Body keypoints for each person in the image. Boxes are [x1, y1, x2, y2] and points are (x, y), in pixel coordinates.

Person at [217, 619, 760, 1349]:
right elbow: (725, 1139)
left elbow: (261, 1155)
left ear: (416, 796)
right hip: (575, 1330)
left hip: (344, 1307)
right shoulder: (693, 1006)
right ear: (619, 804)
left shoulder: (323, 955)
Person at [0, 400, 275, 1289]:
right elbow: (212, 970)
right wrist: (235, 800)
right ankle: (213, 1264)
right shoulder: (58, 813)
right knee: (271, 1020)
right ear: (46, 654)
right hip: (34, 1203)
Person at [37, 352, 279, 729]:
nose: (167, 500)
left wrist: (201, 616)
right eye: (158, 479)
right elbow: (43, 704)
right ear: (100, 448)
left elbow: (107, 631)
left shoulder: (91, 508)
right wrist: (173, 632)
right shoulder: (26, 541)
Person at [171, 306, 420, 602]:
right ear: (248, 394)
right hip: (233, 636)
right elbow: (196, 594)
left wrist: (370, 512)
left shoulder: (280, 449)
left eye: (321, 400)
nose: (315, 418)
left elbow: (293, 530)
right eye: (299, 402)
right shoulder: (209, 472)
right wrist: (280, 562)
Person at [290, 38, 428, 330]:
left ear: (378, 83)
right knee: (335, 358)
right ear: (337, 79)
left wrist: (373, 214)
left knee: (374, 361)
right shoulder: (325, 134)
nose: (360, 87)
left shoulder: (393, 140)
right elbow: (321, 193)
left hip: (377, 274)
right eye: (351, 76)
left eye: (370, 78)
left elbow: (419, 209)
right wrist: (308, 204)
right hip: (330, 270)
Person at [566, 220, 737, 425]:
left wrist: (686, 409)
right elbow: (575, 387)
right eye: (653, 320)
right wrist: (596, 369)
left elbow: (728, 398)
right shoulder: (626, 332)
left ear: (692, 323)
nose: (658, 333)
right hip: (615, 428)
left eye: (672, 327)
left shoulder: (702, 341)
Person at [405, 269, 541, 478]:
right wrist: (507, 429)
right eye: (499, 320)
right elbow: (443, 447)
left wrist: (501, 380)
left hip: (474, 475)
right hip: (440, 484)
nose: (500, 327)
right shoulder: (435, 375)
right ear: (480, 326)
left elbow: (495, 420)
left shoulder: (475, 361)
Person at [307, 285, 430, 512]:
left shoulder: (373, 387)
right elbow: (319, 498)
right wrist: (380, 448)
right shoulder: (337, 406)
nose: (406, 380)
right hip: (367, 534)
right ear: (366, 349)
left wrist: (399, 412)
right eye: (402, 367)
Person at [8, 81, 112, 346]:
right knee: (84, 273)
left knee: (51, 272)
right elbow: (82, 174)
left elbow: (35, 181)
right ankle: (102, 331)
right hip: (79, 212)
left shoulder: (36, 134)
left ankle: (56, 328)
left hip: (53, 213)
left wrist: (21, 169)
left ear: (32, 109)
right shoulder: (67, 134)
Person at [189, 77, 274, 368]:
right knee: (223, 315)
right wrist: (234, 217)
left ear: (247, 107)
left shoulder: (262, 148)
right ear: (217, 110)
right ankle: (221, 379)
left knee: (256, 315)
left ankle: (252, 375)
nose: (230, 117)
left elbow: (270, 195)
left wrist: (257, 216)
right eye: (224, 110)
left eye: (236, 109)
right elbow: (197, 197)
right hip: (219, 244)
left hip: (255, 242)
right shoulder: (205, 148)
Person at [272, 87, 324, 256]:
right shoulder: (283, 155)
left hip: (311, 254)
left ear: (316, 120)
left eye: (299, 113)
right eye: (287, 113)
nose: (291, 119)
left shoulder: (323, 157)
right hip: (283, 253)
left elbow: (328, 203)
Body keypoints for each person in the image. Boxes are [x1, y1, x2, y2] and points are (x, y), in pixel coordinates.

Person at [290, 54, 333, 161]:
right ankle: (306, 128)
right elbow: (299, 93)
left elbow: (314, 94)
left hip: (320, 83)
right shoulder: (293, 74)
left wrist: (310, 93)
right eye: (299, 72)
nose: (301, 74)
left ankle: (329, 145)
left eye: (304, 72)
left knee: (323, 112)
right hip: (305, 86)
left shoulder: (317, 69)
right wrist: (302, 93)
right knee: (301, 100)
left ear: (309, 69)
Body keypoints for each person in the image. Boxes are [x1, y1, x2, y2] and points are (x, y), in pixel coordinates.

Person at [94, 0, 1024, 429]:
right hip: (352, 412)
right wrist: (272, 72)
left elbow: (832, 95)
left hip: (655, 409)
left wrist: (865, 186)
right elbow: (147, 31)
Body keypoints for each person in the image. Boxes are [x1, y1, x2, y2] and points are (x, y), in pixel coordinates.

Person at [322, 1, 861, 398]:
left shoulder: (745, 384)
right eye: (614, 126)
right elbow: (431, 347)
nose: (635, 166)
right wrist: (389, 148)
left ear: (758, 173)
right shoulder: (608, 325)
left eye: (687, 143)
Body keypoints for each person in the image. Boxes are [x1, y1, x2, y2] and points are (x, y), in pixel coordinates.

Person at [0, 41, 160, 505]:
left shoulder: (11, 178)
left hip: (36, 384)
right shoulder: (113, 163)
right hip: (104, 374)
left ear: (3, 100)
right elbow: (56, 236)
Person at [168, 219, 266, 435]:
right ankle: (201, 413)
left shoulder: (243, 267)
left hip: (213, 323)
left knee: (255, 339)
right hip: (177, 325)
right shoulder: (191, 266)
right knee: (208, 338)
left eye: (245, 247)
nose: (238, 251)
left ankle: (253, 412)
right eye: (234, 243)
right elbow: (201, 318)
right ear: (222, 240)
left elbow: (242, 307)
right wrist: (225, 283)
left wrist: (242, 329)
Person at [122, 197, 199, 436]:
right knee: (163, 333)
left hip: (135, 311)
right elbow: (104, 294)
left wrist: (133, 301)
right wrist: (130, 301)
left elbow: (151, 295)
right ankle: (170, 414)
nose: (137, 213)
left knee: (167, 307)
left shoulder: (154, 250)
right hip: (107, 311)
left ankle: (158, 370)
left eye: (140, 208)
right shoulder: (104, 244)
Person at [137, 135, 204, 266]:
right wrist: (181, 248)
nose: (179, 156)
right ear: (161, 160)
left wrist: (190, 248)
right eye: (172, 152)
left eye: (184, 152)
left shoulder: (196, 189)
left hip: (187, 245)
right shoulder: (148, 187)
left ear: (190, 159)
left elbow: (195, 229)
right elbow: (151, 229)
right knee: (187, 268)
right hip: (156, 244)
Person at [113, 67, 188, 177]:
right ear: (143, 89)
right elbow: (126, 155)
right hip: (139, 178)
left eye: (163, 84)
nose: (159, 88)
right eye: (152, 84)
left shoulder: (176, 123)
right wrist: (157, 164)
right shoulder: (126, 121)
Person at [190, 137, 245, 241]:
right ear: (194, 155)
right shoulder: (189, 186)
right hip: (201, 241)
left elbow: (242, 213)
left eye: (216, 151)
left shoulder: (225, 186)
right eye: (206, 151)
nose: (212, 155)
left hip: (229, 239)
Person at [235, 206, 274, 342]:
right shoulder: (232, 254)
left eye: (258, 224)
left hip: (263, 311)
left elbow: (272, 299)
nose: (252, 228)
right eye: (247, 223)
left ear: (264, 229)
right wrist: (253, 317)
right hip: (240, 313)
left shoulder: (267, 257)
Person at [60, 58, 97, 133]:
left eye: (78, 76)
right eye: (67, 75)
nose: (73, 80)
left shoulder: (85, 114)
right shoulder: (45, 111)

Your instructions
Leave out every line above except those from the line with "left ankle: (252, 375)" up to and including the line with "right shoulder: (293, 74)", and copy those exactly.

Answer section
left ankle: (252, 375)
nose: (230, 117)
left elbow: (270, 195)
left wrist: (257, 216)
right eye: (224, 110)
left eye: (236, 109)
right elbow: (197, 197)
right hip: (219, 244)
left hip: (255, 242)
right shoulder: (205, 148)
Person at [272, 87, 324, 256]:
right shoulder: (283, 155)
left hip: (311, 254)
left ear: (316, 120)
left eye: (299, 113)
right eye: (287, 113)
nose: (291, 119)
left shoulder: (323, 157)
right hip: (283, 253)
left elbow: (328, 203)
Body keypoints for each person in the image. Boxes are [x1, y1, x2, y2] and points are (x, y), in pixel coordinates.

Person at [290, 54, 333, 161]:
right ankle: (306, 128)
right elbow: (299, 93)
left elbow: (314, 94)
left hip: (320, 83)
right shoulder: (293, 74)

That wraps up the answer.